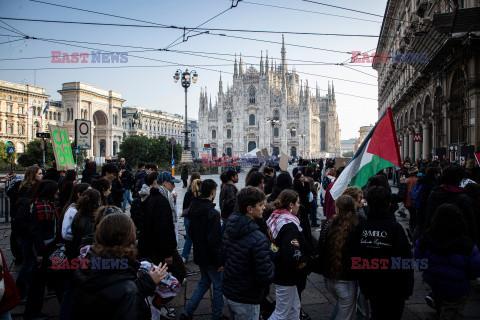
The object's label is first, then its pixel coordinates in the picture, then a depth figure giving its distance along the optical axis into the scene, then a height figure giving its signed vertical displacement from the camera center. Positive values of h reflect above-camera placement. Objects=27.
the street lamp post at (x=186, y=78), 20.41 +4.97
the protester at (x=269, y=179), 6.65 -0.46
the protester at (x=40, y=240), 3.66 -0.91
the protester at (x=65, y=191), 5.20 -0.52
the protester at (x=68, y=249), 3.26 -0.93
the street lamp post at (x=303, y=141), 65.44 +2.96
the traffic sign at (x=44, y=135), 12.62 +0.88
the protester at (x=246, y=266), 2.71 -0.90
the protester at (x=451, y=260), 2.89 -0.93
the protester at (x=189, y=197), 5.23 -0.69
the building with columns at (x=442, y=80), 10.85 +3.47
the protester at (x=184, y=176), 15.53 -0.89
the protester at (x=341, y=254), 3.00 -0.90
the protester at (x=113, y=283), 1.83 -0.71
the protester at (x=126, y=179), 9.36 -0.62
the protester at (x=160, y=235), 3.74 -0.88
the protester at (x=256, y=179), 4.78 -0.33
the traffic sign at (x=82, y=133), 8.22 +0.61
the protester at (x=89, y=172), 6.70 -0.30
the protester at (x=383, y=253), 2.85 -0.84
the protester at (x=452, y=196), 3.85 -0.49
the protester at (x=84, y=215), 3.21 -0.57
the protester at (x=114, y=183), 5.82 -0.52
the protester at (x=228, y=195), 5.14 -0.60
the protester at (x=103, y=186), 4.28 -0.37
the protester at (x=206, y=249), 3.50 -0.97
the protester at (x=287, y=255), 2.89 -0.86
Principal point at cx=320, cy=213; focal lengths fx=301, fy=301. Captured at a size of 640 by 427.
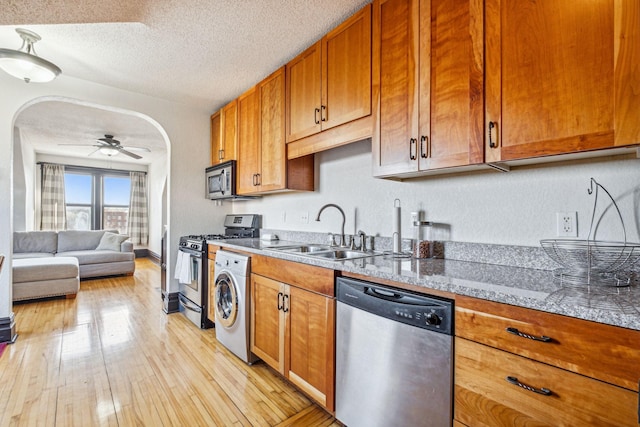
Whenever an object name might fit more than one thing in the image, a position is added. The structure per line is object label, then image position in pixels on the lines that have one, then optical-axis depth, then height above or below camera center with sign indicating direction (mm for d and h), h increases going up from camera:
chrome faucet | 2344 -51
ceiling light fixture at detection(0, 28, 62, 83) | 2055 +1045
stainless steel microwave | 3223 +345
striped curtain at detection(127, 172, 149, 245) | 7414 +21
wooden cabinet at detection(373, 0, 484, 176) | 1366 +641
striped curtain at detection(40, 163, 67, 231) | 6445 +255
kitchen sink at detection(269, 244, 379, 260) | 2091 -290
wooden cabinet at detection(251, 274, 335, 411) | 1612 -744
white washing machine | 2256 -721
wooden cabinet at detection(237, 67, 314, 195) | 2537 +605
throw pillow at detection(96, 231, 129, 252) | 5504 -556
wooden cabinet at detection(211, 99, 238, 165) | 3260 +904
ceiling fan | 4676 +1023
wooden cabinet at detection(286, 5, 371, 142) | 1856 +915
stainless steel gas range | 2951 -596
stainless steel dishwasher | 1132 -611
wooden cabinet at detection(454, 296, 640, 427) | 785 -463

-----

**AIM OF THE TASK**
You need to restate all of the entries above exactly and leave the pictures behind.

**FINAL ANSWER**
The object's label is first, then its pixel coordinates in the picture, then a depth figure giving its distance along the optical axis into the scene, then a height figure giving its signed vertical displacement from the camera center. Positive values of h reflect above-camera placement. Objects=27.
the street lamp post at (x=186, y=78), 20.41 +4.97
the protester at (x=269, y=179), 6.65 -0.46
the protester at (x=40, y=240), 3.66 -0.91
the protester at (x=65, y=191), 5.20 -0.52
the protester at (x=68, y=249), 3.26 -0.93
the street lamp post at (x=303, y=141), 65.44 +2.96
the traffic sign at (x=44, y=135), 12.62 +0.88
the protester at (x=246, y=266), 2.71 -0.90
the protester at (x=451, y=260), 2.89 -0.93
the protester at (x=189, y=197), 5.23 -0.69
the building with columns at (x=442, y=80), 10.85 +3.47
the protester at (x=184, y=176), 15.53 -0.89
the protester at (x=341, y=254), 3.00 -0.90
the protester at (x=113, y=283), 1.83 -0.71
the protester at (x=126, y=179), 9.36 -0.62
the protester at (x=160, y=235), 3.74 -0.88
the protester at (x=256, y=179), 4.78 -0.33
the traffic sign at (x=82, y=133), 8.22 +0.61
the protester at (x=89, y=172), 6.70 -0.30
the protester at (x=383, y=253), 2.85 -0.84
the protester at (x=452, y=196), 3.85 -0.49
the protester at (x=84, y=215), 3.21 -0.57
the protester at (x=114, y=183), 5.82 -0.52
the protester at (x=228, y=195), 5.14 -0.60
the protester at (x=103, y=186), 4.28 -0.37
the protester at (x=206, y=249), 3.50 -0.97
the protester at (x=287, y=255), 2.89 -0.86
Principal point at cx=320, cy=213; focal lengths fx=301, fy=301. Captured at a size of 640 by 427.
Whenever an object name might fit more than one thing in the image, a position is added. The structure per line is object label, then image position in pixels on the lines that have one, then optical-axis depth, then height above or below camera center with sign indicating direction (mm for d and h), h increases going up from camera:
chrome faucet | 2344 -51
ceiling light fixture at detection(0, 28, 62, 83) | 2055 +1045
stainless steel microwave | 3223 +345
striped curtain at detection(127, 172, 149, 245) | 7414 +21
wooden cabinet at detection(373, 0, 484, 176) | 1366 +641
striped curtain at detection(40, 163, 67, 231) | 6445 +255
kitchen sink at detection(269, 244, 379, 260) | 2091 -290
wooden cabinet at detection(251, 274, 335, 411) | 1612 -744
white washing machine | 2256 -721
wooden cabinet at detection(237, 67, 314, 195) | 2537 +605
throw pillow at detection(96, 231, 129, 252) | 5504 -556
wooden cabinet at detection(211, 99, 238, 165) | 3260 +904
ceiling fan | 4676 +1023
wooden cabinet at detection(286, 5, 371, 142) | 1856 +915
stainless steel gas range | 2951 -596
stainless steel dishwasher | 1132 -611
wooden cabinet at detection(454, 296, 640, 427) | 785 -463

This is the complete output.